● WHAT TO PRODUCE:
Reproduce the source text of every item below word for word, omitting the pictures.
[[ EXTRACTED ENTRIES open ]]
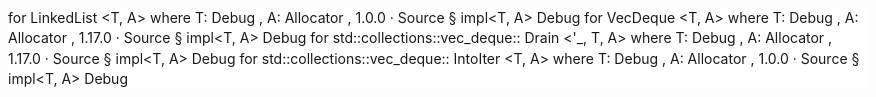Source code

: for
LinkedList
<T, A>
where
    T:
Debug
,
    A:
Allocator
,
1.0.0
·
Source
§
impl<T, A>
Debug
for
VecDeque
<T, A>
where
    T:
Debug
,
    A:
Allocator
,
1.17.0
·
Source
§
impl<T, A>
Debug
for std::collections::vec_deque::
Drain
<'_, T, A>
where
    T:
Debug
,
    A:
Allocator
,
1.17.0
·
Source
§
impl<T, A>
Debug
for std::collections::vec_deque::
IntoIter
<T, A>
where
    T:
Debug
,
    A:
Allocator
,
1.0.0
·
Source
§
impl<T, A>
Debug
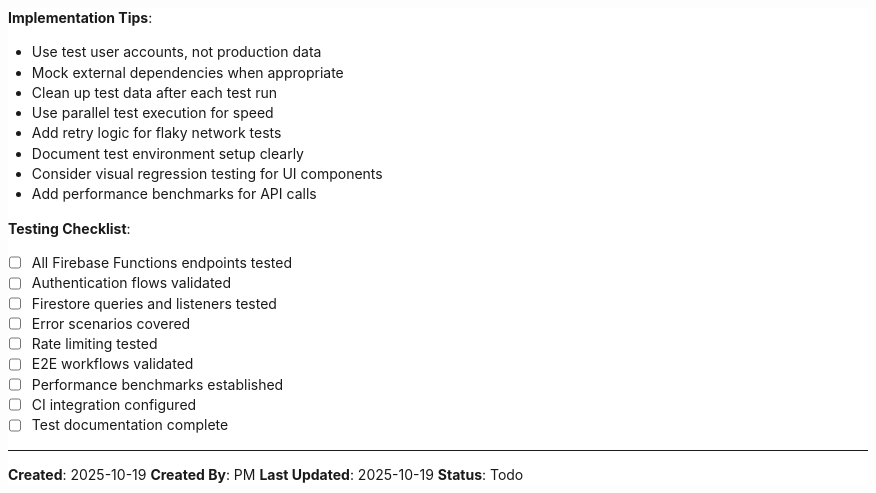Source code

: **Implementation Tips**:
- Use test user accounts, not production data
- Mock external dependencies when appropriate
- Clean up test data after each test run
- Use parallel test execution for speed
- Add retry logic for flaky network tests
- Document test environment setup clearly
- Consider visual regression testing for UI components
- Add performance benchmarks for API calls

**Testing Checklist**:
- [ ] All Firebase Functions endpoints tested
- [ ] Authentication flows validated
- [ ] Firestore queries and listeners tested
- [ ] Error scenarios covered
- [ ] Rate limiting tested
- [ ] E2E workflows validated
- [ ] Performance benchmarks established
- [ ] CI integration configured
- [ ] Test documentation complete

---

**Created**: 2025-10-19
**Created By**: PM
**Last Updated**: 2025-10-19
**Status**: Todo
[[ EXTRACTED ENTRIES closed ]]
● EXERCISE SOLUTION:
Source code

: for
LinkedList
<T, A>
where
    T:
Debug
,
    A:
Allocator
,
1.0.0
·
Source
§
impl<T, A>
Debug
for
VecDeque
<T, A>
where
    T:
Debug
,
    A:
Allocator
,
1.17.0
·
Source
§
impl<T, A>
Debug
for std::collections::vec_deque::
Drain
<'_, T, A>
where
    T:
Debug
,
    A:
Allocator
,
1.17.0
·
Source
§
impl<T, A>
Debug
for std::collections::vec_deque::
IntoIter
<T, A>
where
    T:
Debug
,
    A:
Allocator
,
1.0.0
·
Source
§
impl<T, A>
Debug
Source code

: **Implementation Tips**:
- Use test user accounts, not production data
- Mock external dependencies when appropriate
- Clean up test data after each test run
- Use parallel test execution for speed
- Add retry logic for flaky network tests
- Document test environment setup clearly
- Consider visual regression testing for UI components
- Add performance benchmarks for API calls

**Testing Checklist**:
- [ ] All Firebase Functions endpoints tested
- [ ] Authentication flows validated
- [ ] Firestore queries and listeners tested
- [ ] Error scenarios covered
- [ ] Rate limiting tested
- [ ] E2E workflows validated
- [ ] Performance benchmarks established
- [ ] CI integration configured
- [ ] Test documentation complete

---

**Created**: 2025-10-19
**Created By**: PM
**Last Updated**: 2025-10-19
**Status**: Todo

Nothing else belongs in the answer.